If the Russian media and public know one French politician well, it is Marine Le Pen. Not only has she been identified for years as a privileged ally of Moscow, having met Vladimir Putin during the 2017 French presidential campaign, but in recent days, she has been the subject of a multitude of articles on sites close to the Kremlin.
Since the historic score of the National Rally (RN) in the last European elections in France, the media have been excited about a possible accession to power of the party of the deputy from Nord-Pas-de-Calais, relaying the advantageous opinion polls of Lepenist training for early legislative elections.
The opportunity is also too good for these media to comment on the severe defeat of Emmanuel Macron’s party as a result of his foreign policy: the French head of state has been considered for several months as the new bête noire of Russia in Europe in because of its strong support for Ukraine. Pravda title this week that “the ‘war party’ loses its leader in Europe – Macron”, while the Moskovsky Kosmoletsjust as close to power, wrote in one of his analyzes that “the main reason why Macron was defeated was the French’s fear that the president would drag them into war. Today, fewer and fewer French people want to support Ukraine; this support costs too expensive in the country.”

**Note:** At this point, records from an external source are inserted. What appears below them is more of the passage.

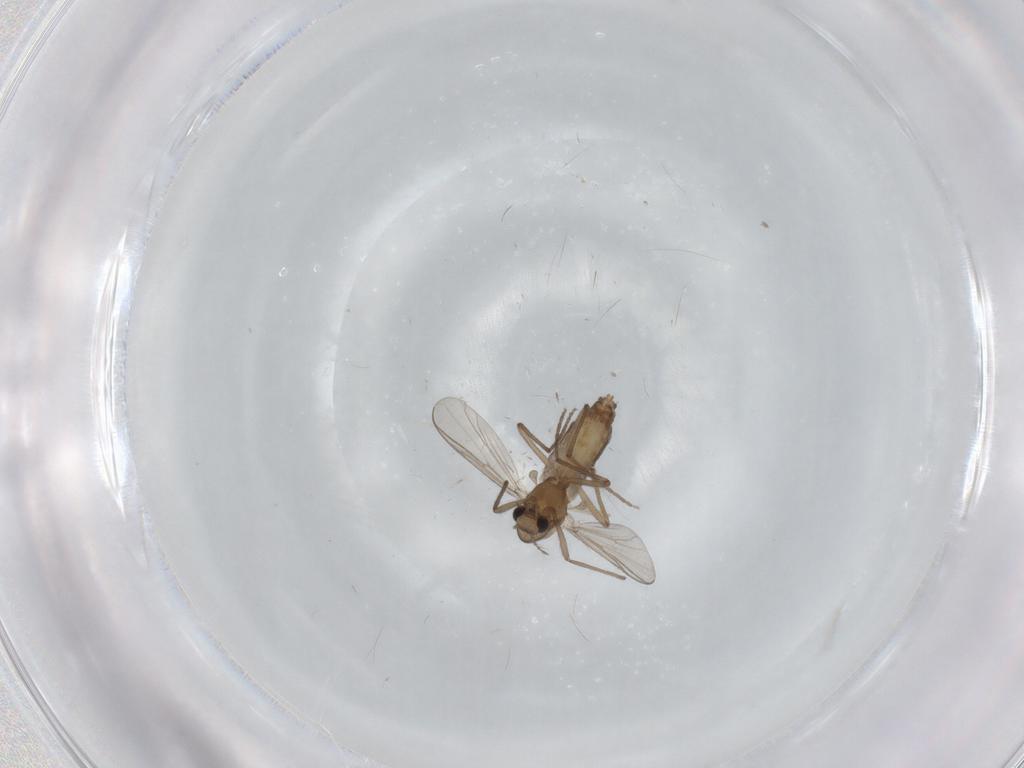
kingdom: Animalia
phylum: Arthropoda
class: Insecta
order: Diptera
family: Chironomidae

Scholz and Macron, privileged targets
As soon as the results were announced, some Russian officials also made scathing comments, starting with the speaker of the Duma (the lower house of the Russian Parliament), Viacheslav Volodin, who thus called into question the legitimacy of the president French and German Chancellor Olaf Scholz, also weakened by the far right during the European elections. “The shame of Europe, wrote the Russian politician from June 10 on Telegram. Such results were predictable. A stagnant economy, the migration crisis, countries engaging in war in Ukraine against their national interests…”

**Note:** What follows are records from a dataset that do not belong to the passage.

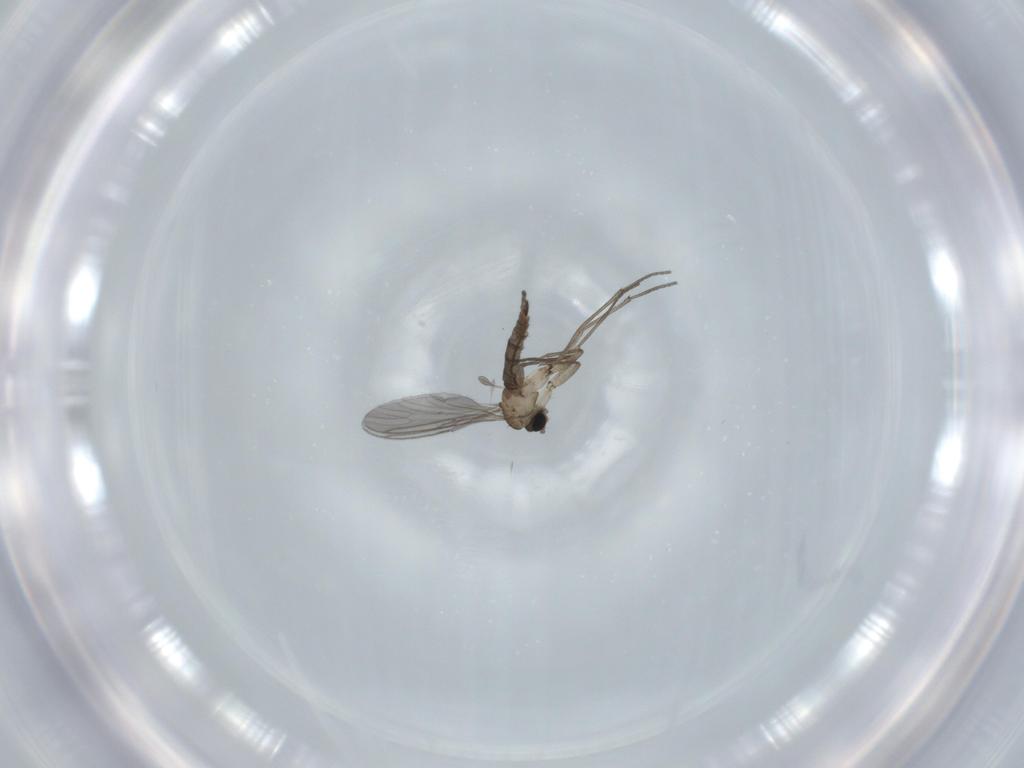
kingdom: Animalia
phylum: Arthropoda
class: Insecta
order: Diptera
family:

The president of the Federation Council (the equivalent of the Senate), Valentina Matvienko, did the same. “The fact that in the European elections the leaders of the great countries of the Old Continent – Macron and Scholz – suffered a crushing defeat, once again confirms their failure as national and European politicians”, declared the president on her Telegram channel.

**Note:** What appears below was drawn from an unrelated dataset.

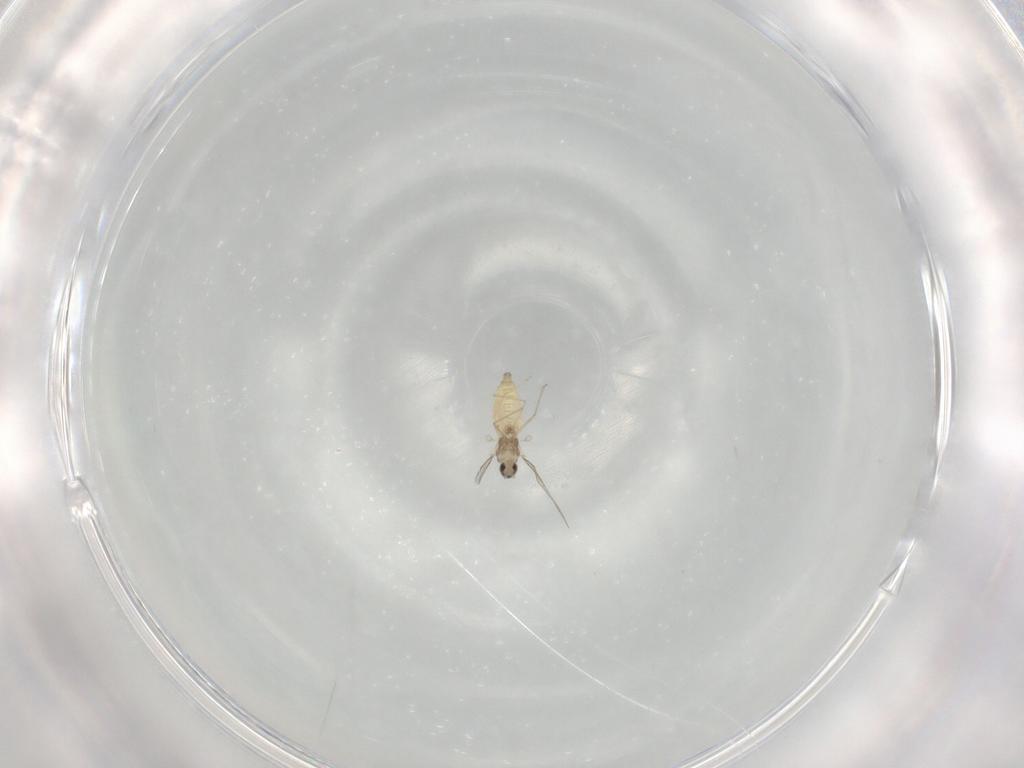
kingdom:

The Kremlin spokesperson was more nuanced, not wishing “meddle in the internal affairs of France,” he declared on June 10. “Contrary to the slander that is sometimes spread in Europe and America, we do not interfere in the internal affairs of other countries.”
Support for Ukraine named as reason for defeat
The former Russian president and vice-president of the Security Council, Dmitri Medvedev, accustomed to salient outings against France, as for him called on the French head of state to resign. “It is time to withdraw. Into the dustbin of history,” he lambasted the day after the results. The latter had already clearly mentioned “having to support ‘non-systemic’ European opposition parties in the European elections” at the beginning of February, clearly raising the threat of Russian interference during this election. In France, the RN clearly appears in this category, even though it has just given the nomination to a large number of legislative candidates judged to be pro-Russian.
For Russia, Emmanuel Macron’s bad luck on the domestic scene is slowly transforming into an argument to criticize the legitimacy of the president in his foreign policy concerning Ukraine. This June 13, Russian Foreign Ministry spokesperson Maria Zakharova apostrophe French diplomacy which had just announced a few days earlier the delivery of Mirage 2000-5 to Ukraine. “Perhaps instead of stirring up society with an imaginary Russian threat and pushing Europe and themselves into war, French leaders would be wiser to tackle pressing domestic problems and consider long-standing unresolved economic, security and migration challenges. On French domestic policy, Russia no longer misses any opportunity to discredit Paris’ support for kyiv.